Saturday, April 14, 2018

Sweet By and By -- Sanford Fillmore Bennett


He was 31 years old and owned a drugstore in Elkhorn, Wisconsin (see map here), and one day he filled a prescription that was perhaps the fastest and most unusual remedy for someone that he’d ever written. Sanford Bennett wasn’t even the first one to utter the phrase ‘by and by’, but when he added ‘Sweet’ in front of it, he felt it was a winner. It was a flash of brilliance that he received, Bennett would probably say, if he were here to respond. Those on the scene that day in Sanford’s apothecary also thought the hymn, concocted on the spot, was one that would endure. One depressed friend, who knew to whom he could go for help, and a friend who replied – that’s all it took for “The Sweet By and By” to enter hymnody’s record in 1868.

These two friends, Sanford Fillmore Bennett and Joseph Philbrick Webster, were apparently so well in tune with one another, that no words between the two were necessary for each to interpret the other’s mood. Each had a talent that the other accessed and augmented with his own. Sanford had been a poet for many years prior to the 1868 encounter in the drugstore, so he was no doubt accustomed to sparks of creativity. The 40-year old Joseph was a local musician, likewise with a long record of musical accomplishment already on his resume, from the East Coast to the Midwest, including in Elkhorn where he’d been since 1859. The two had known each other for about eight years, with Sanford arriving in Elkhorn in 1860, shortly after Webster had arrived, and not long before the U.S. Civil War commenced. The two were separated during Bennett’s military service during the war, but apparently renewed their friendship after it concluded.

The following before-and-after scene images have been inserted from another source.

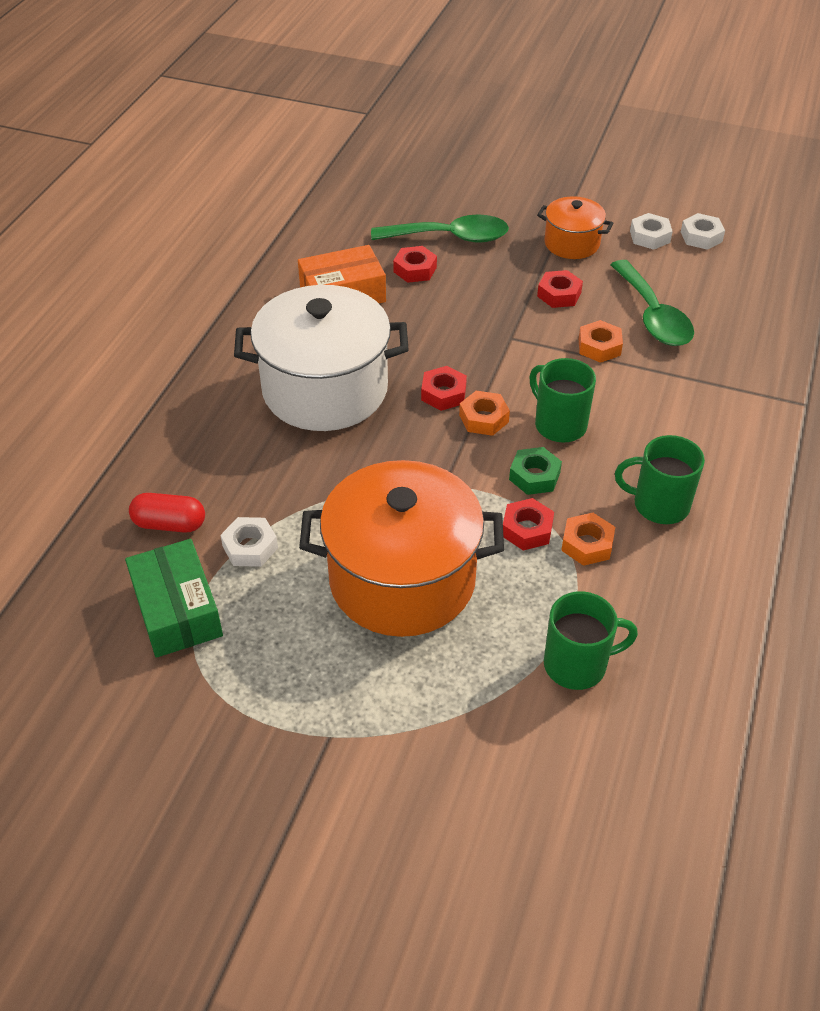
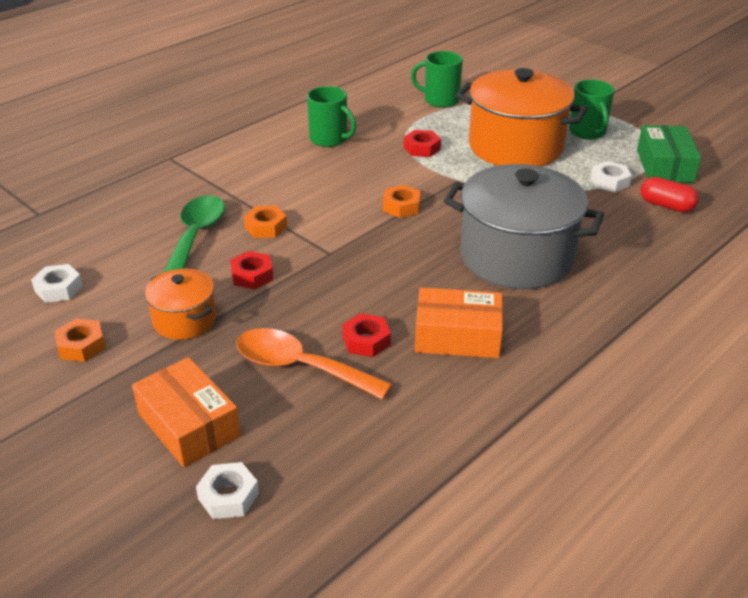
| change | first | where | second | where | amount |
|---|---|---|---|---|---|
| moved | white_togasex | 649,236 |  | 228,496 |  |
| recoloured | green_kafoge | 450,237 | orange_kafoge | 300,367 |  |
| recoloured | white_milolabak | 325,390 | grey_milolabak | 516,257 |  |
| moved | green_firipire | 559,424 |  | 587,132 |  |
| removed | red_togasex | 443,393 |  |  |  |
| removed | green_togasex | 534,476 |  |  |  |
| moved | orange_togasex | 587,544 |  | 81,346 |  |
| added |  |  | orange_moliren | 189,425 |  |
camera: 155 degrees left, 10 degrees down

There were reportedly other occasions on which Bennett lifted his oft-depressed musician-friend’s spirits, so when Webster entered the druggist’s establishment one day, he needed a remedy he knew he could count on his buddy to produce. Reportedly, Sanford guessed Joseph’s mood, just by observing him, but immediately formulated the words for “Sweet By and By” after hearing his unhappy friend’s response to his greeting. ‘What’s wrong with you?’ was followed by a dismissive retort that included the three little words, ‘by and by.’ The druggist-poet’s stanzas flowed effortlessly in the next few minutes, his product was shown to the musician, and notes were spontaneously fused with words, so that just 30 minutes had elapsed in which the fruit of “Sweet By and By” gestated and ripened. Even customers in the store were seemingly taken with this duo’s musical invention, such was its innate appeal. It flowed, to put it simply.

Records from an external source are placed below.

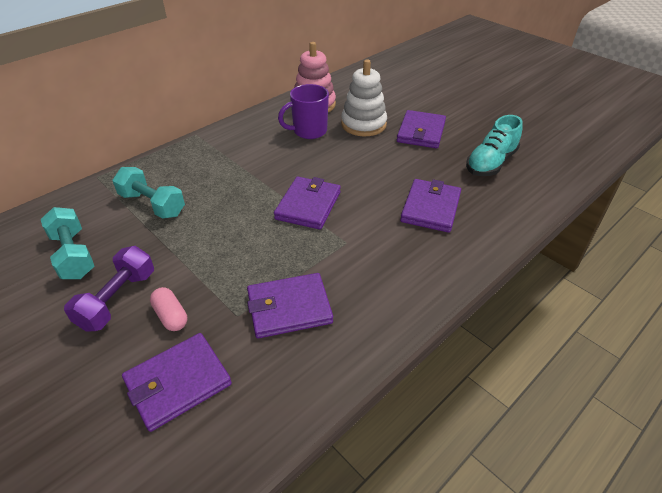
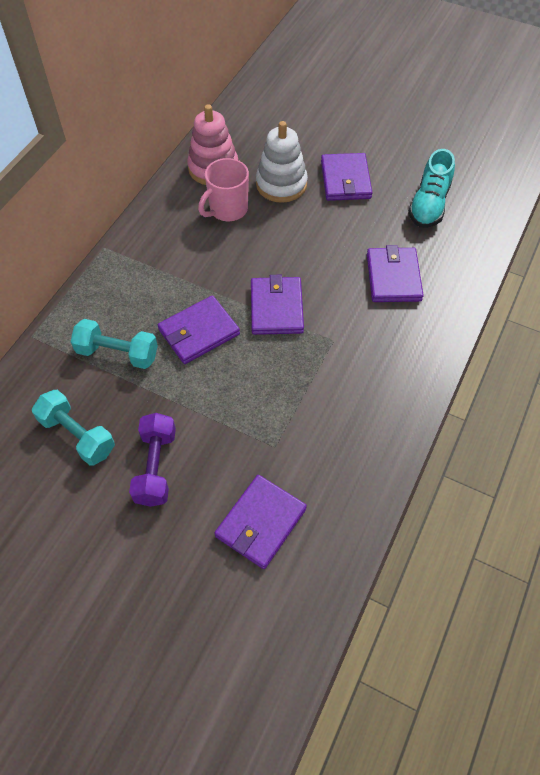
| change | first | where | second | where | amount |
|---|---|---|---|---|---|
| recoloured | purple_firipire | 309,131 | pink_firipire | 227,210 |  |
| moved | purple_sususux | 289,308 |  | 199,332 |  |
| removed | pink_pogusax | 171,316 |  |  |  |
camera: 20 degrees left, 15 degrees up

Sanford’s words lifted Joseph’s emotional state that day in 1868, so swiftly that one might wonder if some chemical ingredient was included in the prescription he gave out that day. What’s evident in his words is something any believer might think is intoxicating, yet true. I’m headed for a beautiful place, according to Bennett’s refrain, one where I’ll reunite with others. This promise must have been one that was important to both men who helped craft “The Sweet By and By”, otherwise why would they have attached themselves to it so readily during a 30-minute episode in a Wisconsin drugstore? Fortunately, for them and us, words don’t reside just in their birthplace. These travel, don’t they? Yeh!        
     

See more information on the song story in these sources: The Complete Book of Hymns – Inspiring Stories About 600 Hymns and Praise Songs by William J. Petersen and Ardythe Petersen, Tyndale House Publishers, 2006; 101 More Hymn Stories, by Kenneth W. Osbeck, Kregel Publications, 1985; and Then Sings My Soul, Robert J. Morgan, Thomas Nelson Publishers, 2003.